Here's a win-loss projection table from three football computers:
MASSEY | S&P+ | FPI | |
Projected Record | 4.07-7.92 | 3.85-8.15 | 3.9-8.1 |
A Monte Carlo simulation ascribes a 45-ish% chance of Syracuse finishing this season with one more win while the odds of finishing with two more victories is slightly lower than finishing winless (obviously there is some rounding here). Anything over two wins is highly improbable.
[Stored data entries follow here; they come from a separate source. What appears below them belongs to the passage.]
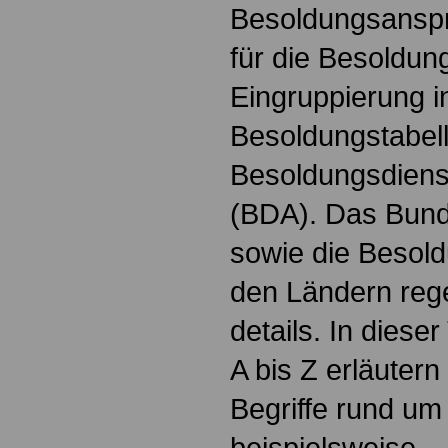
Besoldungsanspr
für die Besoldun
Eingruppierung i
Besoldungstabel
Besoldungsdienst
(BDA). Das Bun
sowie die Besol
den Ländern reg
details. In dies
A bis Z erläutern
Begriffe rund um
beispielsweise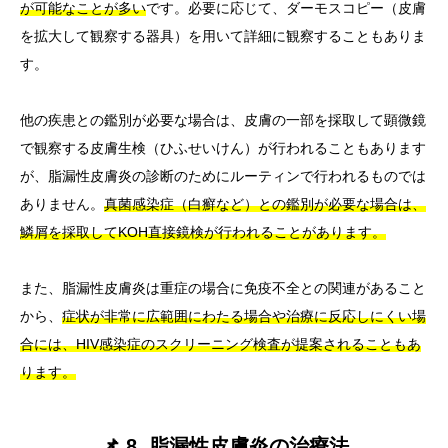
が可能なことが多い
です。必要に応じて、ダーモスコピー（皮膚
を拡大して観察する器具）を用いて詳細に観察することもありま
す。
他の疾患との鑑別が必要な場合は、皮膚の一部を採取して顕微鏡
で観察する皮膚生検（ひふせいけん）が行われることもあります
が、脂漏性皮膚炎の診断のためにルーティンで行われるものでは
ありません。
真菌感染症（白癬など）との鑑別が必要な場合は、
鱗屑を採取してKOH直接鏡検が行われることがあります。
また、脂漏性皮膚炎は重症の場合に免疫不全との関連があること
から、
症状が非常に広範囲にわたる場合や治療に反応しにくい場
合には、HIV感染症のスクリーニング検査が提案されることもあ
ります。
📌 8. 脂漏性皮膚炎の治療法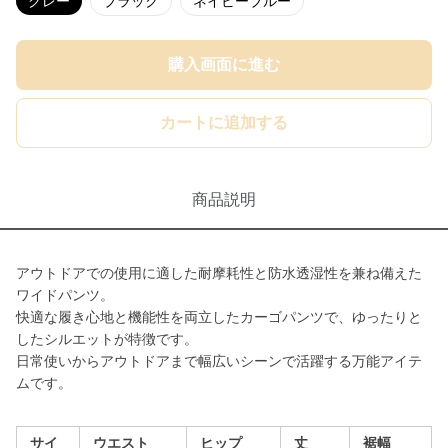
グレー
ブラック
ネイビーブルー
購入画面に進む
カートに追加する
商品説明
アウトドアでの使用に適した耐摩耗性と防水透湿性を兼ね備えた
ワイドパンツ。
快適な履き心地と機能性を両立したカーゴパンツで、ゆったりと
したシルエットが特徴です。
日常使いからアウトドアまで幅広いシーンで活躍する万能アイテ
ムです。
サイ
ウエスト
ヒップ
丈
裾幅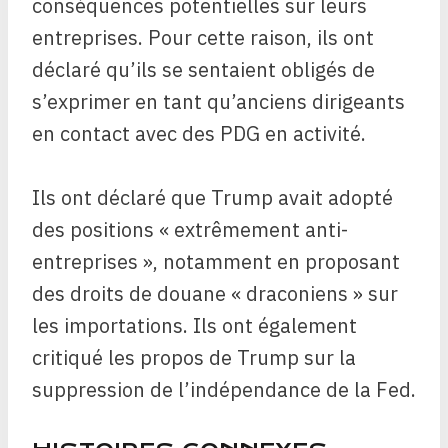
conséquences potentielles sur leurs
entreprises. Pour cette raison, ils ont
déclaré qu’ils se sentaient obligés de
s’exprimer en tant qu’anciens dirigeants
en contact avec des PDG en activité.
Ils ont déclaré que Trump avait adopté
des positions « extrêmement anti-
entreprises », notamment en proposant
des droits de douane « draconiens » sur
les importations. Ils ont également
critiqué les propos de Trump sur la
suppression de l’indépendance de la Fed.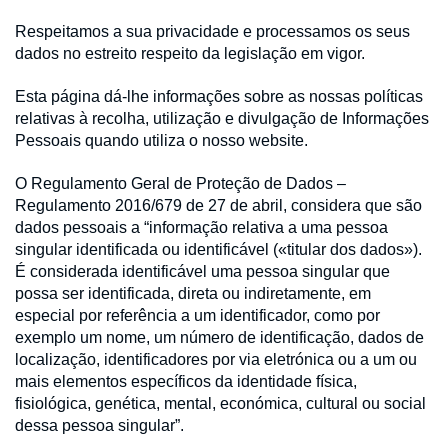
Respeitamos a sua privacidade e processamos os seus
dados no estreito respeito da legislação em vigor.
Esta página dá-lhe informações sobre as nossas políticas
relativas à recolha, utilização e divulgação de Informações
Pessoais quando utiliza o nosso website.
O Regulamento Geral de Proteção de Dados –
Regulamento 2016/679 de 27 de abril, considera que são
dados pessoais a “informação relativa a uma pessoa
singular identificada ou identificável («titular dos dados»).
É considerada identificável uma pessoa singular que
possa ser identificada, direta ou indiretamente, em
especial por referência a um identificador, como por
exemplo um nome, um número de identificação, dados de
localização, identificadores por via eletrónica ou a um ou
mais elementos específicos da identidade física,
fisiológica, genética, mental, económica, cultural ou social
dessa pessoa singular”.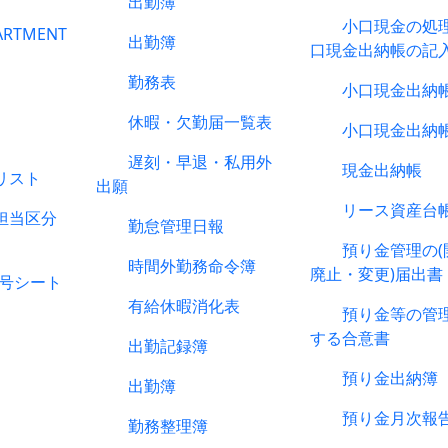
出勤簿
小口現金の処理
RTMENT
出勤簿
口現金出納帳の記
勤務表
小口現金出納
休暇・欠勤届一覧表
小口現金出納
遅刻・早退・私用外
現金出納帳
リスト
出願
リース資産台帳
当区分
勤怠管理日報
預り金管理の(
時間外勤務命令簿
廃止・変更)届出書
番号シート
有給休暇消化表
預り金等の管理
する合意書
出勤記録簿
預り金出納簿
出勤簿
預り金月次報
勤務整理簿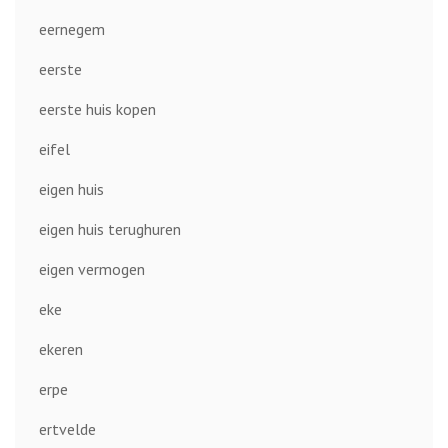
eernegem
eerste
eerste huis kopen
eifel
eigen huis
eigen huis terughuren
eigen vermogen
eke
ekeren
erpe
ertvelde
Please analyze your calibrations accordingly.
As for how football computers changed their outlook on the Orange after hanging around Tallahassee, here are the changes from last week:
DATE | OPPONENT | MASSEY W% | MASSEY MARG. | S&P+ W% | S&P+ MARG. | FPI W% | SAGARIN SPREAD |
Nov-7 | at Louisville | +3% | +3 | -2% | -1 | +2% | -0.71 |
Nov-14 | Clemson | +2% | +1 | -1% | -1 | 0% | -0.28 |
Nov-21 | at N.C. State | 0% | +1 | +1% | 0 | +1% | +0.28 |
Nov-28 | Boston College | +7% | +4 | -2% | -1 | +3% | -1.65 |
MASSEY W | MASSEY L | S&P+ W | S&P+ L | FPI W | FPI L | ||
Projected Record | +0.03 | -0.04 | -0.16 | +0.16 | 0 | 0 |
Some brief thoughts on this:
- There wasn't a lot of movement relative to Syracuse's next three opponents, and that seems appropriate given that the Orange didn't particular distinguish itself against the Seminoles. Somewhat interestingly, the projected margins and win probabilities against Louisville, Clemson, and N.C. State haven't changed all that dramatically since South Florida week. Football computers are essentially asserting that Syracuse is a similar 'dog to these opponents as the Orange were in the first week of October, which is worrisome from a relative improvement standpoint.
- Boston College is burning up on re-entry. This is great for two reasons: (1) Orange Eagle points are more important than, like, healthy human emotions; and (2) Hanging 76 on Howard demands a correction in the universe wherein the Eagles are drowned in the sink. Boston College is, similar to the Orange, on a five-game losing streak and looking at ugly probabilities to finish 2015: The Massey Ratings and FPI give the Eagles about a 30% chance to lose their final three games this year (the S&P+ Ratings are a little more positive about Boston College), providing Monte Carlo simulation figures that are similar to that of Syracuse. This is the darkest timeline of them all.